The obvious message, apart from other points, was to beware of surreptitious moves aimed at the Afghan Taliban’s ouster. Even the ‘guarded, specified’ nominations were discussed in these meetings that were basically aimed at fulfilling the Kabul government’s designs as well as of its backers in foreign capitals. This move has been strongly criticized by Pakistan’s religious parties including the JI, JUI- F, JUI- S and Pakistan Ulema Council.

 

As a result of these meetings, Pakistan’s religious parties unanimously supported the idea of including the Afghan Taliban in the proposed conference. The sources further revealed that the Kabul government, guided by some foreign powers, is playing a double game as is also evidenced from the fact that it has not yet finalized and conveyed the conference’s agenda to Pakistan despite the latter’s insistence (till the beginning of the current month).

 

According to sources, the purpose of the conference, as declared by the conference organizers, is obtaining ‘Fatawaa’ (edicts) from Islamic scholars against suicide bombings that are ‘Haram’ (forbidden) in religion. Pakistan’s religious parties don’t have any objection to any peace moves but the precondition attached to it is that of ensuring their (peace moves) conformity with true Islamic injunctions.
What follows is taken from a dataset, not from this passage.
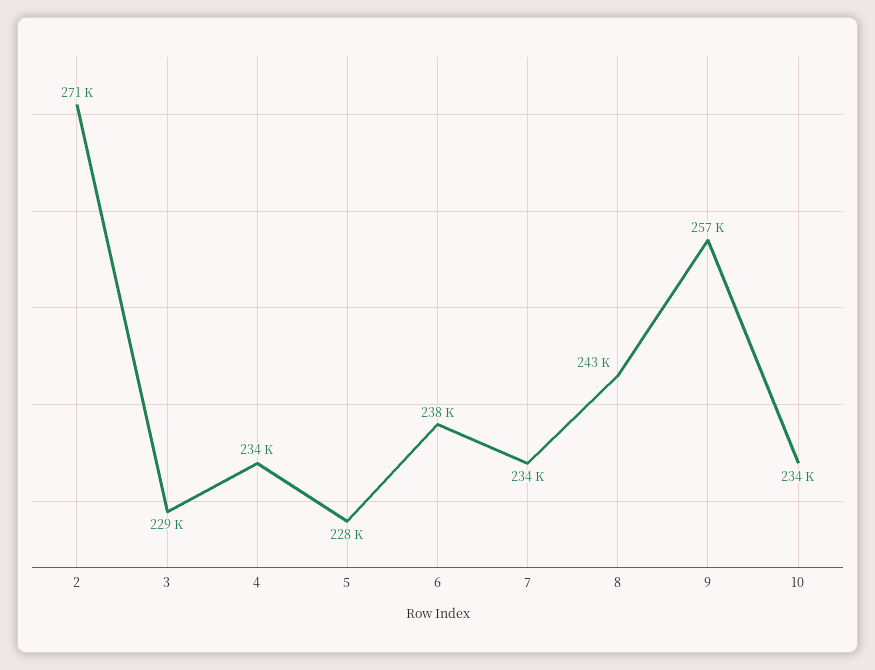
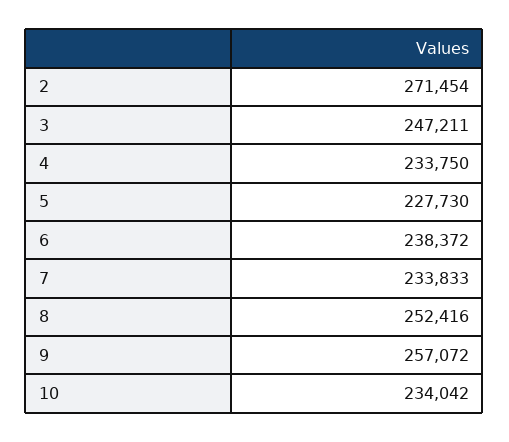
3: 229000 -> 247211
8: 243000 -> 252416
However, if the actual goal of the so-called peace conference is favouring or endorsing Karzai government without participation of the Afghan Taliban, then it would be just counterproductive, say Pakistan’s main religious parties that were sent communication by Mulla Omar, through satellite systems and other channels and also through the representatives of Afghan Taliban.

 

The News has further learnt that the principled stand taken by independent scholars (not the nominated ones) also enjoys the support (the sources say ‘endorsement’) of many diplomats from European Union countries as well as from Islamic countries. It is also known by now that some of these diplomats met the Pakistan Ulema Council chairman and other religious parties’ representatives to ascertain as to what went wrong with the conference’s plan. When they came to know that neither any agenda had been made public (for ulterior motives, obviously) nor willingness shown to invite the Afghan Taliban, they (the diplomats) accepted the plea of Pakistani Ulema/parties rejecting the pro-Karzai or pro-Washington moot.

 

Other well-informed sources inside Pakistan government offices, have also disclosed that both the Foreign Office and Ministry of Religious Affairs have, of late, established contact with the Pakistan Ulema Council with the idea of getting proper and timely input from the country’s Ulema vis-à-vis the Afghan Ulema Conference. The declared objective is making it viable and successful.